I watched bits of the Super Bowl last night, and I must admit that the game itself was quite entertaining—such amazing athleticism on display, several “Did that just happen?” moments, and a close score throughout the game so that we were not sure of the winner until the very end. The commercials, however, were inferior to past years’ showings. However, I did enjoy some of them. They were just not exceptional. Compare them, for instance, with my favorites from A.D. 2009 (“Super Bowl Advertisements”) or A.D. 2011 (“Big Game Commercials”). Here is this year’s obligatory touching Budweiser animal commercial, “Lost Dog”:
Not shown but now universally seen is GoDaddy’s pulled advertisement, “Journey Home,” which spoofs sentimental puppy spots:
I love puppies, and golden retriever puppies can melt a heart of iron, but I think that GoDaddy’s ad is well executed and pretty funny. Of course, in pulling the commercial, they got two spots for the price of one in addition to much media coverage and potential customer viewing. I wonder if they always intended to substitute the ad. Very clever.
The most visually striking ad for me was American Family Insurance’s “dreamers” at Edward Hopper’s Nighthawks diner. I love 40’s style. Besides, the commercial’s concept is unique and heartwarming:
Esurance had two entertaining ads that worked well: Lindsay Lohan in Sort of Mom and Bryan Cranston as Walter White in Sort of Greg.

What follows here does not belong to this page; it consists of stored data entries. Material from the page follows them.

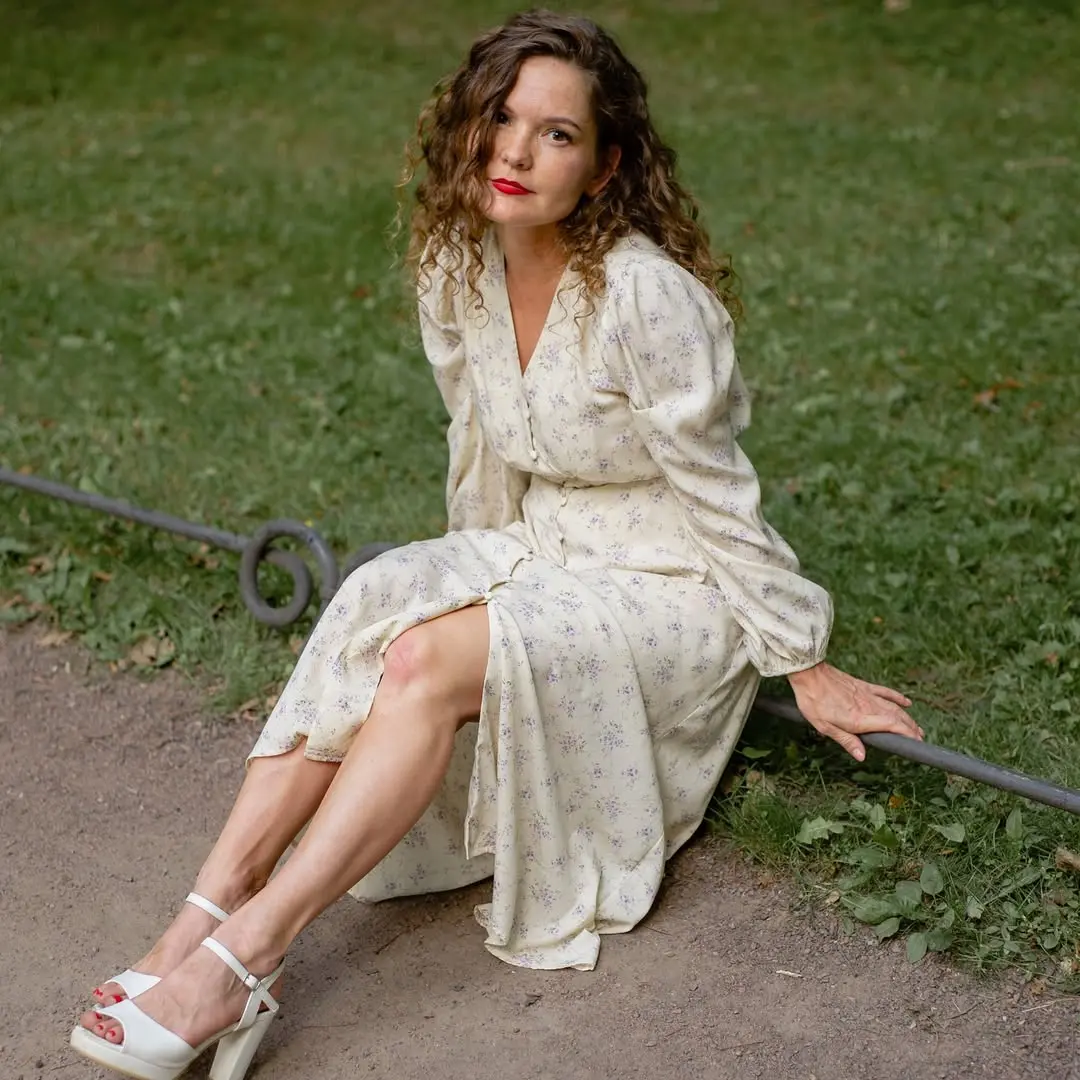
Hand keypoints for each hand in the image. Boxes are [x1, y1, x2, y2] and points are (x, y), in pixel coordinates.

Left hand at [786, 662, 923, 761]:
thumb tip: (862, 756)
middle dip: (911, 728)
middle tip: (921, 739)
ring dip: (907, 717)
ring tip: (917, 727)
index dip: (907, 734)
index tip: (917, 743)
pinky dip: (898, 698)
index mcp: (859, 719)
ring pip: (893, 707)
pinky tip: (907, 702)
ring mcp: (867, 694)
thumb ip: (846, 741)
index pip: (892, 726)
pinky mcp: (863, 685)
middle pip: (896, 717)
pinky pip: (885, 692)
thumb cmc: (813, 700)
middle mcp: (868, 706)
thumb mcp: (824, 726)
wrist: (809, 673)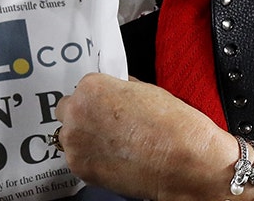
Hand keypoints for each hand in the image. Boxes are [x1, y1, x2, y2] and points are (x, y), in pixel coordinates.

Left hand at [56, 74, 253, 200]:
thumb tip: (113, 92)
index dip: (98, 100)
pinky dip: (91, 159)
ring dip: (85, 138)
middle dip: (85, 116)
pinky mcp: (79, 167)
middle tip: (108, 127)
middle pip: (69, 110)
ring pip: (71, 135)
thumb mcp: (144, 90)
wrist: (184, 161)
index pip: (83, 88)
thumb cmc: (171, 123)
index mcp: (92, 87)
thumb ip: (119, 89)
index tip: (109, 109)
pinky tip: (112, 159)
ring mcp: (75, 141)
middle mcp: (76, 112)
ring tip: (112, 146)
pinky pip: (77, 158)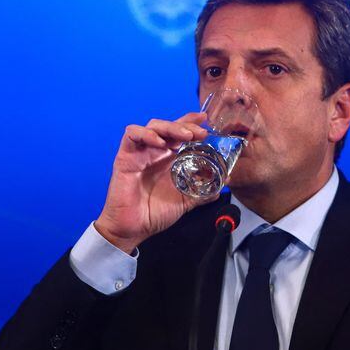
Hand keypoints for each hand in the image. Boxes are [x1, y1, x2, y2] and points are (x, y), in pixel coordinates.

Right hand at [94, 112, 213, 252]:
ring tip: (185, 136)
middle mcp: (154, 152)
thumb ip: (203, 191)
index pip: (179, 132)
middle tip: (200, 133)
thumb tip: (224, 183)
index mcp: (168, 158)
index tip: (205, 120)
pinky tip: (159, 143)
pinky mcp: (125, 157)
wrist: (134, 229)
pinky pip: (131, 135)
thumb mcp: (185, 201)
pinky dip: (146, 134)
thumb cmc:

Several other amusing videos featured self-deprecating celebrity parodies. My favorite of these was Liam Neeson for Clash of Clans:
And Pierce Brosnan in 007 mode for Kia Sorento in “The Perfect Getaway”:
It troubles me to post the last commercial in this series. In this site’s six plus years, I have not once mentioned the name Kardashian. Alas, I must give credit where it is due—here is Kim Kardashian for T-Mobile:
I’ll mention one last worthy television-aired commercial; Lexus’ “Let’s Play” delights:
Nissan sponsored an interesting video for the game’s livestream broadcast. I do not see how it reflects Nissan or cars, but it is an enjoyable prank wherein Roman Atwood turns his house into a plastic ball play land—to the surprise of his wife upon her return home:
Not bad, but not astounding, either.